In an effort to reduce the administrative burden on state and local governments, public housing authorities and private owners of HUD-assisted multifamily properties, the U.S. Department of Housing and Urban Development (HUD) recently posted on its website for advanced review a forthcoming new rule intended to ease its regulatory requirements under a number of the Department’s programs.
The new rule is intended to streamline a host of requirements and to provide greater flexibility for agencies responsible for administering HUD’s rental assistance programs.
How we got here
The 2014 Appropriations Act made changes to certain provisions of the 1937 Act, such as allowing for biennial physical inspections of certain assisted properties and permitting three alternative inspection methods to be used in certain circumstances, codifying in statute the definition of “extremely low-income,” and capping utility allowances at the lesser of the unit size on the voucher or the size of the unit leased by the family.
In addition, HUD has solicited recommendations in recent years on how to streamline program operations to reduce costs and enhance efficiency while still maintaining HUD’s core program oversight functions.
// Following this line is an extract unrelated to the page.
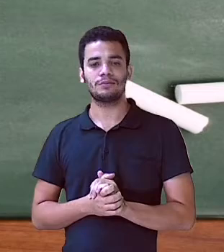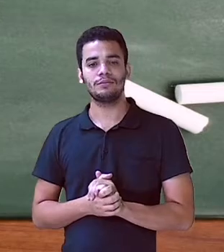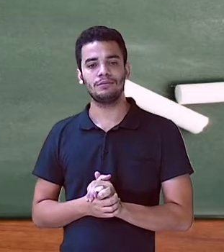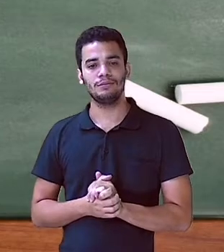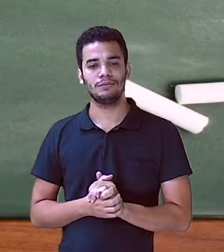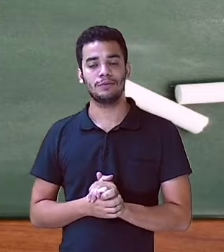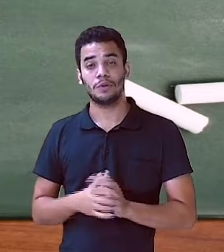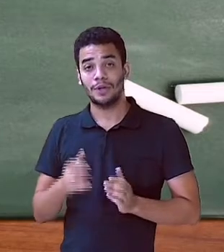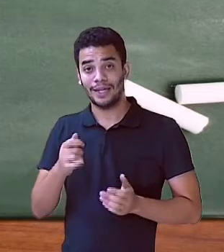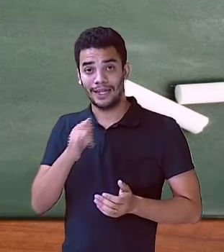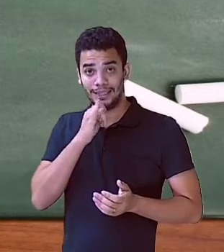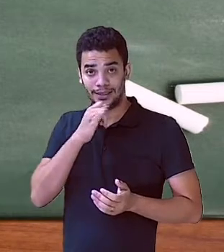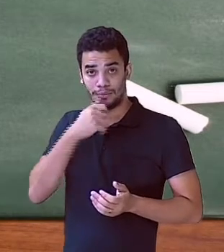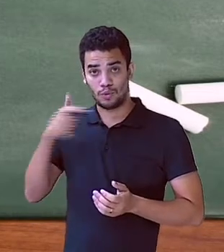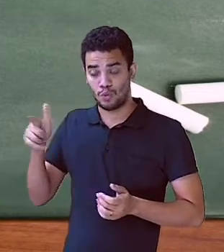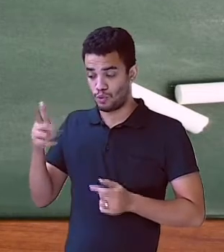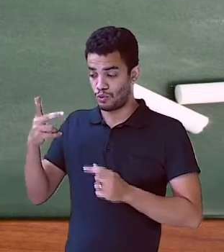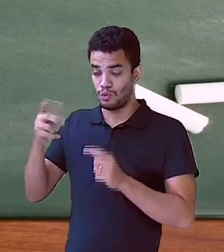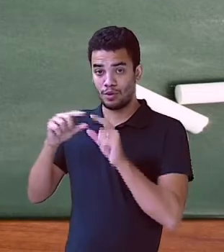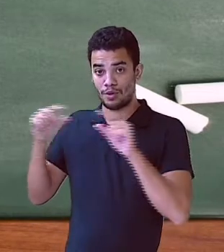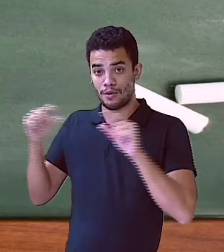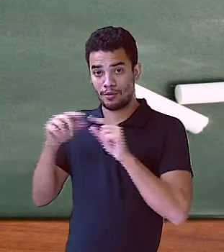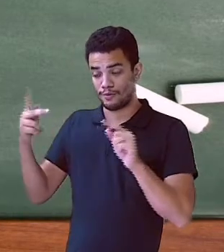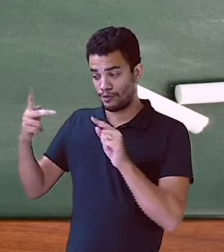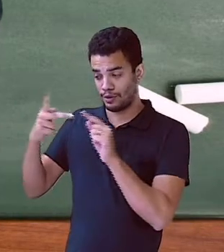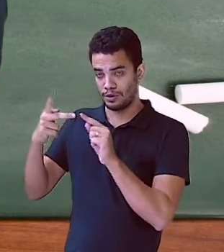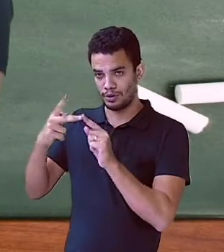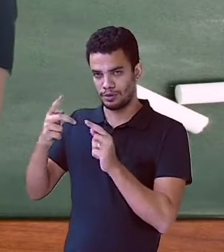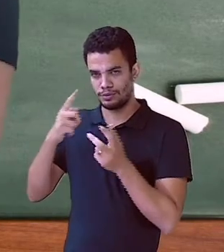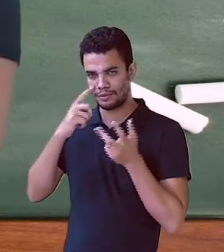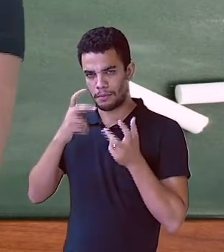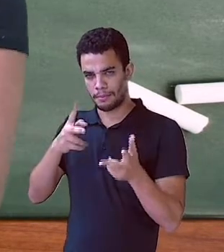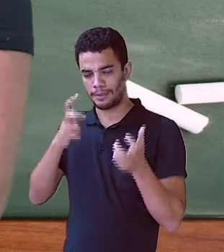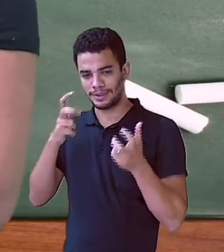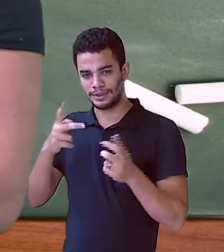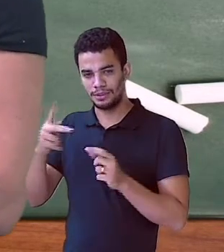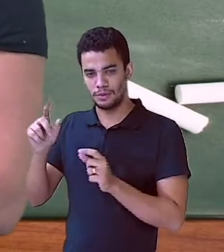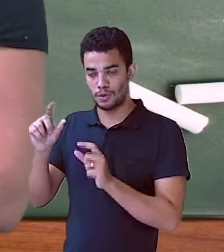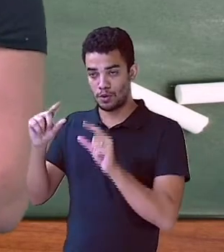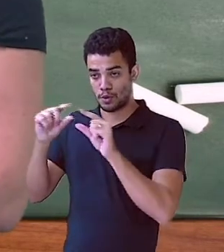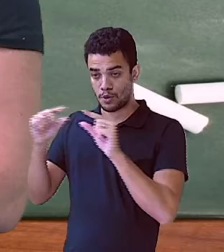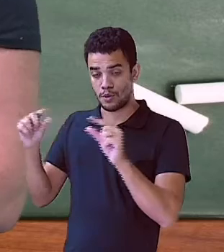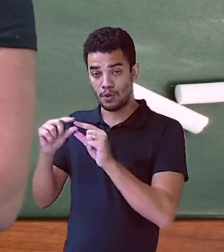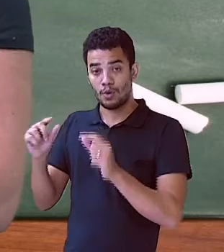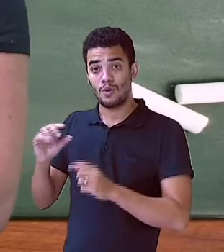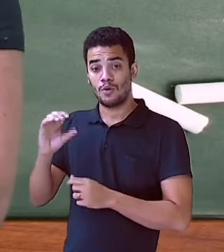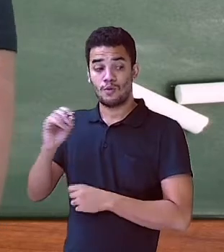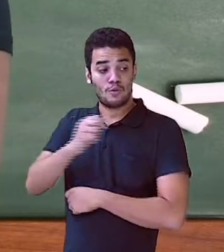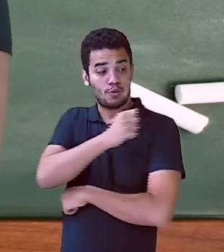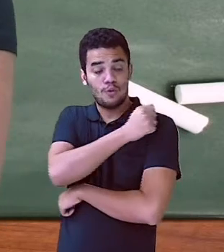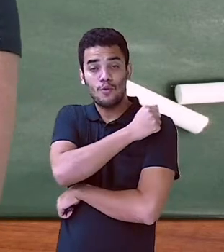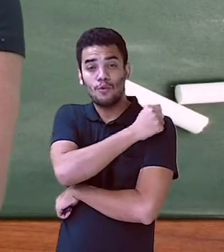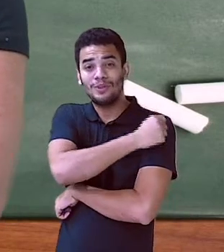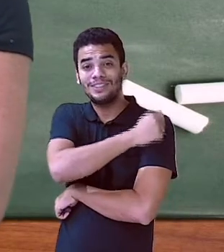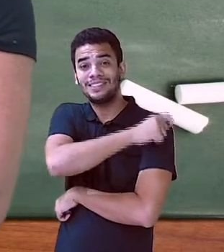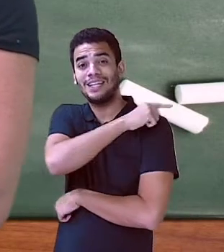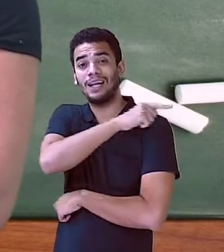continuavam. Vou ficar aqui de ladinho pra vocês perceberem, ó. Os alunos continuavam.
You can access the entire 99 page report here.
It’s time for change
In a statement HUD notes, “the January 2015 rule proposed changes to streamline regulatory requirements pertaining to certain elements of the Housing Choice Voucher (HCV), Public Housing (PH), and various multifamily housing (MFH) rental assistance programs… and to reduce the administrative burden on public housing agencies (PHAs) and MFH owners.”
More succinctly, HUD’s new rule will impact tenant rental payments, rent determination processes, verification of Social Security Numbers for children of applicants, frequency of utility reimbursement payments, verification of assets and community service completion, grievance procedures, unit inspections, and utility payment schedules.
Additionally, HUD points out that the changes relax regulations on state and local units of government administering tenant-based rental assistance programs through HUD’s HOME Investment Partnerships Program and Housing Opportunities for Person with AIDS (HOPWA) Program.
Why all of this means positive change
Lourdes Castro Ramirez, HUD’s Principal Deputy Assistant Secretary for Public and Indian Housing points out that, “This rule provides a number of much-needed flexibilities that will enable public housing agencies and other housing administrators to operate their programs more efficiently and effectively.”
Castro Ramirez went on to say that HUD will “continue to explore other areas to reduce administrative burden while ensuring grantees’ ability to provide housing assistance to low-income families in communities across the nation.”
HUD has long been at the forefront for instituting change that enables more low-income families an opportunity to purchase homes which ultimately is good for the housing market and even better for a city’s respective economy.